他吐吐吞吞的道:“可是……呃,我没学过素描,我学的是……国画。”

“国画?!”现在还有人学这种东西?

“我的笔法还不是很成熟,可能不会太传神,等你有空我帮你画张仕女图。”他最近的画功稍具火候,画得差强人意。

“什么叫仕女图?”她没什么概念,她只知道油画、西洋画和3D立体画。

“仕女画是指古代以女子为题材的水墨画,主要捕捉其神韵和姿态,描绘出当时的民风和服饰……”
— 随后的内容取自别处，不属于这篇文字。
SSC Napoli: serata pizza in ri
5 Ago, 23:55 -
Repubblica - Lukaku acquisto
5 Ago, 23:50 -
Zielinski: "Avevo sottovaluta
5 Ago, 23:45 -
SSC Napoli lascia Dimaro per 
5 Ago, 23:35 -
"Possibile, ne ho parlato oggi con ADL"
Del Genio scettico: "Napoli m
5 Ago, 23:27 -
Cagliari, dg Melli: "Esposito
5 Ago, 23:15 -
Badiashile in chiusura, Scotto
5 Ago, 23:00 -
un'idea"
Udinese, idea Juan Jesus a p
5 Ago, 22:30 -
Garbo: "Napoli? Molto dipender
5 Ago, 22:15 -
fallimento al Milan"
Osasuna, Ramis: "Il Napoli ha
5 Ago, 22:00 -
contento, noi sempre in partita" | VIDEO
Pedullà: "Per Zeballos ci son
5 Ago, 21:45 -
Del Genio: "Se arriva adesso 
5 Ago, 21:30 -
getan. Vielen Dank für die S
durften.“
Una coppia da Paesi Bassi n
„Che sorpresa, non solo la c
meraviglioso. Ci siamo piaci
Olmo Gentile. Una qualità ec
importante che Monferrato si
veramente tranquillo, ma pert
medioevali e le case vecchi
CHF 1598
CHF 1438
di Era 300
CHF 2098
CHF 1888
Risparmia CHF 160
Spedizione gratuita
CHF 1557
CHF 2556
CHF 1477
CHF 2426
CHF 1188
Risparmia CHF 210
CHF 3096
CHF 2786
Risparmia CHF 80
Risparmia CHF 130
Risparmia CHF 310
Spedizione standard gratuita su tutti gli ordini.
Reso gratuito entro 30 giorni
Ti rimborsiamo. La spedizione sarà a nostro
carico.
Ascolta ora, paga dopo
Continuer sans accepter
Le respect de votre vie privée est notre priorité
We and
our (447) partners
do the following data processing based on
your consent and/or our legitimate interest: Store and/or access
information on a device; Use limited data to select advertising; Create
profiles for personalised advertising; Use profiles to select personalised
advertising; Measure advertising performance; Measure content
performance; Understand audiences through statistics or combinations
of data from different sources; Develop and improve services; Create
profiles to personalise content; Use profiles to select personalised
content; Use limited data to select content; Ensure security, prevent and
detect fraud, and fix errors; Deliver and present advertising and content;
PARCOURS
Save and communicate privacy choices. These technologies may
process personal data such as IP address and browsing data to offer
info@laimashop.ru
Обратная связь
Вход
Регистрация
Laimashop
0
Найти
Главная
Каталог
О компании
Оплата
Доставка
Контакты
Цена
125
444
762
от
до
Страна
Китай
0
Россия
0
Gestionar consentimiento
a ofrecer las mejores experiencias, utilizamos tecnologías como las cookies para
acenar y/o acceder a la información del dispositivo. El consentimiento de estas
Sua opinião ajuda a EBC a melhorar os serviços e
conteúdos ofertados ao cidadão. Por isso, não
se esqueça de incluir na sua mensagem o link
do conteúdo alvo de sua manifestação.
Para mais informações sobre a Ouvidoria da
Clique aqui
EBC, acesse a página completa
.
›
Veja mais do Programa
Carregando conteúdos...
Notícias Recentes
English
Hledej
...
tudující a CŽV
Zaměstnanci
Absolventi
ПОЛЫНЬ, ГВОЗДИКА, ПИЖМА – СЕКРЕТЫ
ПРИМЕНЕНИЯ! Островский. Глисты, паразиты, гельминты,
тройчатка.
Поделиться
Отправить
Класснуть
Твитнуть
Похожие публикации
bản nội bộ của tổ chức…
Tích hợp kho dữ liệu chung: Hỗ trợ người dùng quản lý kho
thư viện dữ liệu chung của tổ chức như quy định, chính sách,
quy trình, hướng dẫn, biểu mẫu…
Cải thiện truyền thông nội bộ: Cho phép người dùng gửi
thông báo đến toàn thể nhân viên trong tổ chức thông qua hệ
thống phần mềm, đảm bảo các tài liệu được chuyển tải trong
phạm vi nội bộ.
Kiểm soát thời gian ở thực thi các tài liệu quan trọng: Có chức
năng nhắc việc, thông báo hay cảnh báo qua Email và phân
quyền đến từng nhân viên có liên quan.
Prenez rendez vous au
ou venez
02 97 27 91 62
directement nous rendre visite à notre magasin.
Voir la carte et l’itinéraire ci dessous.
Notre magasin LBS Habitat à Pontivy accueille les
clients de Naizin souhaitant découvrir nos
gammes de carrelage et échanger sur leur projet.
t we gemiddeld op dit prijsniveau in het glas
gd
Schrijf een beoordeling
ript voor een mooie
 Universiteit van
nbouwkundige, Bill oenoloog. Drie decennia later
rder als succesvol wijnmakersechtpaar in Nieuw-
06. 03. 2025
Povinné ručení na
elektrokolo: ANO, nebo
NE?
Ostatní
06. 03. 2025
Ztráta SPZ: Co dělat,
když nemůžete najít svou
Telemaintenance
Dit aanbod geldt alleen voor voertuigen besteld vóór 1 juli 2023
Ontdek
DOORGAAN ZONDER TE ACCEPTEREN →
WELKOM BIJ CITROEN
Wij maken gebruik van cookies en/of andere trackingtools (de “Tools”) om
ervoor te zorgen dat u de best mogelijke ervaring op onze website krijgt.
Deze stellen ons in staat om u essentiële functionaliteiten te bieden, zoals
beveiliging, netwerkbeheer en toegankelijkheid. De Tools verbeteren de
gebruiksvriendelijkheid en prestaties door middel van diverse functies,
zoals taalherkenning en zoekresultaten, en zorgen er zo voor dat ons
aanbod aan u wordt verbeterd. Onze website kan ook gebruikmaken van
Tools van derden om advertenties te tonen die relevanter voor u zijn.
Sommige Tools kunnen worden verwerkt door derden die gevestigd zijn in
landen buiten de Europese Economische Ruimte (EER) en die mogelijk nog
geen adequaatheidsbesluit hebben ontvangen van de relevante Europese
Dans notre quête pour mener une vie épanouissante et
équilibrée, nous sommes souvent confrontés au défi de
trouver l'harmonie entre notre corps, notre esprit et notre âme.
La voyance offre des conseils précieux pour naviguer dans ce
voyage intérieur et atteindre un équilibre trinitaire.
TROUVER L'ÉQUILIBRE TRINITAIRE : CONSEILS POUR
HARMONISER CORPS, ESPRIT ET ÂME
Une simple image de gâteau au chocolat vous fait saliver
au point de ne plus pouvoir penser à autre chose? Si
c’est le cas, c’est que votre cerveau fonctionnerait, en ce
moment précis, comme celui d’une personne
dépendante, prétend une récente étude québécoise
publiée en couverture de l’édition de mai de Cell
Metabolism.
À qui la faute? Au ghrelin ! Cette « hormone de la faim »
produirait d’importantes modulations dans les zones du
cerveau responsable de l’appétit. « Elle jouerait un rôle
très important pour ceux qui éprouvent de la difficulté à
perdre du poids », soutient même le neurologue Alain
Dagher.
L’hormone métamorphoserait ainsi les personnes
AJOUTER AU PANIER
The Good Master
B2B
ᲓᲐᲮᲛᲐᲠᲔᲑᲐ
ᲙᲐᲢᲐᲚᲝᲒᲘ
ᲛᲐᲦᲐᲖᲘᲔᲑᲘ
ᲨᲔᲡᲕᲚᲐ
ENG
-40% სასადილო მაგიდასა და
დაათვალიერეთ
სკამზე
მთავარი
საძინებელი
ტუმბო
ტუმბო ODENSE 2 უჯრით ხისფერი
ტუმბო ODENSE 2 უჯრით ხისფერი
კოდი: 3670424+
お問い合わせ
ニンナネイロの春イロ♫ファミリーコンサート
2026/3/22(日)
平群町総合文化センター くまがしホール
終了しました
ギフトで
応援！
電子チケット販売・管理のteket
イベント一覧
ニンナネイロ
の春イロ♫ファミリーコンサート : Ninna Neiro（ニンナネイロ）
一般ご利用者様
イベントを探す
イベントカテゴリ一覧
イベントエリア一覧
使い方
一谈到他热爱的画作,侃侃而谈的张志明似乎变得特别耀眼,表情生动得有如疼爱儿女的父亲,不断的述说国画之美,以及中国墨画中所表现出的诗禅意境,两眼散发著畅意的光亮。

他和乔洛妃边走边谈著画的玄妙,浑然忘我地将“青梅竹马”颜春娇抛在脑后。

或许他们自认为不是一对情人,可是悄生的情苗在两人心底扎根,在他们不注意的时候慢慢茁壮,长出绿意盎然的嫩叶。

“我说AK呀!TC到底打电话来没?她想赌气赌到什么时候?好歹体谅我身为经纪人的压力,别再继续任性了。”

破百的大船在狭小的办公室里走来走去,原本的墨绿色地毯已被踩破一个洞,改换上枣红色波斯地毯,以承受加重力道的磨损。

手持节目表的罗珊珊一脸烦恼,用力挥动著纸张像是会烫手,一下子站,一下子坐地烦躁不已,肥大的脚指头都胀到凉鞋外了,很不雅观。

可是她哪顾得了那么多,银白色的手机不知响过多少回了,直到电池没电才停止,而手机的主人始终没接听,任由它响著「爱与惩罚“这首主打歌。

她说要封杀得意爱将也不过口头上占点威风罢了,哪可能真的付诸行动?光乔洛妃手上的产品代言,以及各大节目的邀约通告都快排到明年春天了,可她的大姑奶奶却依然不见人影,叫她怎么不著急?

赚钱事小,得罪厂商、制作人和主持人可万万不能,他们主掌了一个艺人的演艺生命,一个艺人的未来能否发光发亮全看他们。

她常说歌手的金主不是购买CD的歌迷,而是赞助商,只要他们大手笔的一挥,什么场地费、服装费全省了,还会全额赞助演出及公益活动,随便丢个三、五千万就够瞧了,不必担心售票不佳。

不过到目前为止,天使与恶魔的演唱会还不曾出现票卖不出去的情况,反倒是一票难求,被黄牛多赚了好几成,造成不少歌迷一再要求多开几场的现象。

“AK,我说的话你听进去了没?别像死尸一样给我横躺著,起码也回过头看我一眼,说说究竟是怎么一回事,我好斟酌斟酌下一步该做何处理。”难不成真让她一直“休养”下去吗?

躺在沙发上看HBO的清秀女孩回头看了罗珊珊一眼,用脚按遥控器转台,萤幕上换成了逗趣的狗狗画面。

“现在我不是AK,请叫我徐小慧,或是蕙质兰心的大美女,谢谢。”她不想一走出大门就被歌迷K,怀疑她假冒AK.

AK这个称呼不代表任何意义,和TC一样只是取个顺口、好记的代号,让人能轻易挂在嘴边、时时不忘,达到宣传的效果。

然而时间一久,大部份的歌迷已经忘了她们刚出道时的名字,反而AK、TC叫个不停,像为亲爱的宝物取的名那样独一无二且亲密。

“谢什么谢,TC……不,我是说洛妃到现在还没跟我们联络,难道你一点都不担心她出事吗?”早知道她会这么任性,她就多忍一忍,少骂两句。